Steel Import Market Share Falls Again In March

12 April 2016

Steel imports surged in March as demand for steel picked up in anticipation of the start of the spring construction season, but the market share of foreign-made metal continued to shrink.

Imports, widely blamed for nearly 12,000 announced layoffs nationally at steel mills last year, captured 24 percent of the U.S. market share in March and 25 percent of market share through the first three months of the year, according to the U.S. Commerce Department’s Steel Import Monitoring and Analysis data. That’s down significantly from the record 29 percent market share that wreaked such havoc on the domestic steel industry last year.

Both total and finished steel imports are down 33 percent for the first three months of the year, as compared to the same period in 2016, according to the American Iron and Steel Institute.
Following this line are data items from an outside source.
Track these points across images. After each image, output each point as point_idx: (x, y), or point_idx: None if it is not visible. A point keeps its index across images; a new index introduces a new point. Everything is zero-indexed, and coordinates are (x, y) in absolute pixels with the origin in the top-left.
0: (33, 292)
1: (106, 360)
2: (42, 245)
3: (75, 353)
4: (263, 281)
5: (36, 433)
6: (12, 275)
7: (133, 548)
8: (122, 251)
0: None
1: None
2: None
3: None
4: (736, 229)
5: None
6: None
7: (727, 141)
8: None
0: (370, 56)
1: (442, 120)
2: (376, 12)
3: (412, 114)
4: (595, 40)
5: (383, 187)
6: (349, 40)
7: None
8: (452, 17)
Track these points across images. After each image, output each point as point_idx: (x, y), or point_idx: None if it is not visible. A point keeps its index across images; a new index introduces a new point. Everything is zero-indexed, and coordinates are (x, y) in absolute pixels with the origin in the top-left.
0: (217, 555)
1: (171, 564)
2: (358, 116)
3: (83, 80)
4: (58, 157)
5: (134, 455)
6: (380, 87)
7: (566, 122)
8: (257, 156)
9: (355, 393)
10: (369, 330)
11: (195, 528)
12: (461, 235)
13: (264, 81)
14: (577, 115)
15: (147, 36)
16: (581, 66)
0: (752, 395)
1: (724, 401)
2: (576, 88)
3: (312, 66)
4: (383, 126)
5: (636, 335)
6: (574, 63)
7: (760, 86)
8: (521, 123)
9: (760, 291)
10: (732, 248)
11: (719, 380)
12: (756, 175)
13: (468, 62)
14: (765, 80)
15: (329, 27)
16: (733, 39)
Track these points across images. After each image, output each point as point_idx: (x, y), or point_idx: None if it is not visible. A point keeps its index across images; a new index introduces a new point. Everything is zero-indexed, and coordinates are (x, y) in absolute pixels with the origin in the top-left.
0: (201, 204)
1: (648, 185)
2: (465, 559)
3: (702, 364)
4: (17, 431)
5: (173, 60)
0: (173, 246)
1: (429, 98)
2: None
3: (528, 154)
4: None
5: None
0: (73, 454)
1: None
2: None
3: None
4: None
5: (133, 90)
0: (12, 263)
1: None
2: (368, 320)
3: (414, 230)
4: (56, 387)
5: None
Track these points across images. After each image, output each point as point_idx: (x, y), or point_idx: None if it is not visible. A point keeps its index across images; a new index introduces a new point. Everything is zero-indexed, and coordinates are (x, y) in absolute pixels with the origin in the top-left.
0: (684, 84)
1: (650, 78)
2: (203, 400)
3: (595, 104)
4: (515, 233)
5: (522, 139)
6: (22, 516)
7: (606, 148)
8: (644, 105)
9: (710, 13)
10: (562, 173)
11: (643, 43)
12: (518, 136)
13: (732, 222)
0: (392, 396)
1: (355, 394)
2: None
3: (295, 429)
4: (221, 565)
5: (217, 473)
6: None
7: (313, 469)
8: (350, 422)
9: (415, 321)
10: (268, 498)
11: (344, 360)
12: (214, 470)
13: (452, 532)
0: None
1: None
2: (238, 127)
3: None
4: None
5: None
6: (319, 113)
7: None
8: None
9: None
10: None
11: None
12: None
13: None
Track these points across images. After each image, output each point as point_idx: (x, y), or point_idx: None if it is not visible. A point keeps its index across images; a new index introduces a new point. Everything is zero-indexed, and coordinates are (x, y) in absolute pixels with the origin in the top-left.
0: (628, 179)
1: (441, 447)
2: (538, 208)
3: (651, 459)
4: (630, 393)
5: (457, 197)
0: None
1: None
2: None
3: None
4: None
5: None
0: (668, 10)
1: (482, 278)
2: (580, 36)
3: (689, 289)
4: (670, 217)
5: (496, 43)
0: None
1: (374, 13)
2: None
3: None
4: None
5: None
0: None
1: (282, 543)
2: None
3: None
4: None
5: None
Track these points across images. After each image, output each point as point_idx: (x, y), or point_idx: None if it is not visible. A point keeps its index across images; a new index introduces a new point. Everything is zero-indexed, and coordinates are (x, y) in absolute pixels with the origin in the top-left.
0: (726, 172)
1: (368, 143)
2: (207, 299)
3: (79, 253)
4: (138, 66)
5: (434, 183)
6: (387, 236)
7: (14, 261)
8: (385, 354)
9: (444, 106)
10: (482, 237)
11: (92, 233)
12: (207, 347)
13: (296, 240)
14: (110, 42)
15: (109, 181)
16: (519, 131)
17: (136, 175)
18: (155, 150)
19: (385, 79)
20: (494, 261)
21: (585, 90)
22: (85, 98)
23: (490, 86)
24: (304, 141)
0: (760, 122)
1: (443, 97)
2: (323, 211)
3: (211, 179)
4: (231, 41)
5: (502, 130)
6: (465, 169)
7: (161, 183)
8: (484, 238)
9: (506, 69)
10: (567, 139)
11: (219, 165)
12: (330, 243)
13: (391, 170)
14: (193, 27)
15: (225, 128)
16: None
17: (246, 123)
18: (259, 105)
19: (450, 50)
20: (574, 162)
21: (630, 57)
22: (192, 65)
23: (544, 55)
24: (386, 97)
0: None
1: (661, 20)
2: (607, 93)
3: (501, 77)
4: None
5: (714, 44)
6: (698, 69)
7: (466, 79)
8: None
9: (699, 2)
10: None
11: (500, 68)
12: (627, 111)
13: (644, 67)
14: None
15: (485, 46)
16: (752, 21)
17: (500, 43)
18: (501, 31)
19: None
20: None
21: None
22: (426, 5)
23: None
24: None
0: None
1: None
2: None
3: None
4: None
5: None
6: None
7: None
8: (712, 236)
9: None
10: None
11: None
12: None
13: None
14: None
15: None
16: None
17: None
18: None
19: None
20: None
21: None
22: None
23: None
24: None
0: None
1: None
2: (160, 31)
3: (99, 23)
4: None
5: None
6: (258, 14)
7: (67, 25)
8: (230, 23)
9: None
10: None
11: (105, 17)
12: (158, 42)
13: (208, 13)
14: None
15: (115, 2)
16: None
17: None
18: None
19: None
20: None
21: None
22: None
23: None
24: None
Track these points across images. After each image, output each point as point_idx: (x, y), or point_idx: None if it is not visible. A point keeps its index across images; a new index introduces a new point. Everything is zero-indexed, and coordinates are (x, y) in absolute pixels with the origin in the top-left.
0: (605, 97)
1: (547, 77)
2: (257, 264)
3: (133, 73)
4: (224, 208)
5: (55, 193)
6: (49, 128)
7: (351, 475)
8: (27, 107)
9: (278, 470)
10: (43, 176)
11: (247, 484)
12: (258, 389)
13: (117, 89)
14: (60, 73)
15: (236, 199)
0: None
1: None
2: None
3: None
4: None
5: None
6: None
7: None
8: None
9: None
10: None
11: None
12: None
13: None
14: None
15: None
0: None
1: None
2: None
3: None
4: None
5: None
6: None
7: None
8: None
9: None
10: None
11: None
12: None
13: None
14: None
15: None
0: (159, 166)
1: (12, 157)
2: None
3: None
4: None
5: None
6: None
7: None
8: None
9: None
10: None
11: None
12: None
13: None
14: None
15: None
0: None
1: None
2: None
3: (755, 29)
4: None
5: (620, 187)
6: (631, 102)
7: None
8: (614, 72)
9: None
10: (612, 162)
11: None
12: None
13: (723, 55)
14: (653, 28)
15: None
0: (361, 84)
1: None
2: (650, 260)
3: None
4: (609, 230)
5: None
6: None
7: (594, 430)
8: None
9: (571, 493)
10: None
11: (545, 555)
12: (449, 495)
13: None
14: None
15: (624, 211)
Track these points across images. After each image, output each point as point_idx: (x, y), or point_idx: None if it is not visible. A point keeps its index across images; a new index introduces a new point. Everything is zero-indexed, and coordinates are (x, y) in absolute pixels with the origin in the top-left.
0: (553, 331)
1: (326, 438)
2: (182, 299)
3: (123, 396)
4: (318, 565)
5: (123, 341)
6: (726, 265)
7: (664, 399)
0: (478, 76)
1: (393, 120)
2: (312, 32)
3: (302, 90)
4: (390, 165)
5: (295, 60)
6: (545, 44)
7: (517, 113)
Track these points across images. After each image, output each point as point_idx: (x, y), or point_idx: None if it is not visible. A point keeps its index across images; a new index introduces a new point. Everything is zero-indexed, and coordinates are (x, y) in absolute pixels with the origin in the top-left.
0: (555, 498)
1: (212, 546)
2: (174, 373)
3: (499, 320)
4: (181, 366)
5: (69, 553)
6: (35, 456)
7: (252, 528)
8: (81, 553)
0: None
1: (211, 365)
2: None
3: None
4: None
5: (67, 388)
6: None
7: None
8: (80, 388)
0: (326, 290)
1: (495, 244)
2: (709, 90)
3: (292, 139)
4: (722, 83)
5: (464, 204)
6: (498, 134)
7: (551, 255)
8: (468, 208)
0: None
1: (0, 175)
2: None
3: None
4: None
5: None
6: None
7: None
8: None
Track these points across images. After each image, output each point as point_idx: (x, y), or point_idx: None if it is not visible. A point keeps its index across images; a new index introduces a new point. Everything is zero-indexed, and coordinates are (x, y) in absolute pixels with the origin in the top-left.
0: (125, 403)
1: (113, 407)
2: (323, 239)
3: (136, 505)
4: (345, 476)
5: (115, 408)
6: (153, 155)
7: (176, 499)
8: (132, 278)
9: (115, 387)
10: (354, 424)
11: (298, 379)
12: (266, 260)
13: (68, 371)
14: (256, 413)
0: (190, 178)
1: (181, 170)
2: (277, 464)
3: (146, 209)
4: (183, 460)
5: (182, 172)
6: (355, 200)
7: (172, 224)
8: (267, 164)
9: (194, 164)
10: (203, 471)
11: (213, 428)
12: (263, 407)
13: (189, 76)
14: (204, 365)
The United States imported 2.9 million net tons of steel in March, a 23 percent increase over February. Finished steel imports totaled 2.1 million tons, a 1 percent increase from the previous month.

Standard rails imports rose by 387 percent in March as compared to February, while cut lengths plates were up 62 percent. Sheets and strip, heavy structural shapes and wire drawn all were also up.

South Korea sent 342,000 tons of steel to the United States in March, significantly more than any other county.

So far this year, the United States has imported 7.8 million tons of steel, including 6.4 million tons of finished steel that does not require any further processing in the United States, and therefore does not support any jobs here.

The largest three foreign suppliers of steel to the United States through the first three months of the years were South Korea, Turkey and Japan. South Korea has sent 960,000 tons of steel, more than any other country but 49 percent less than in the same period in 2015.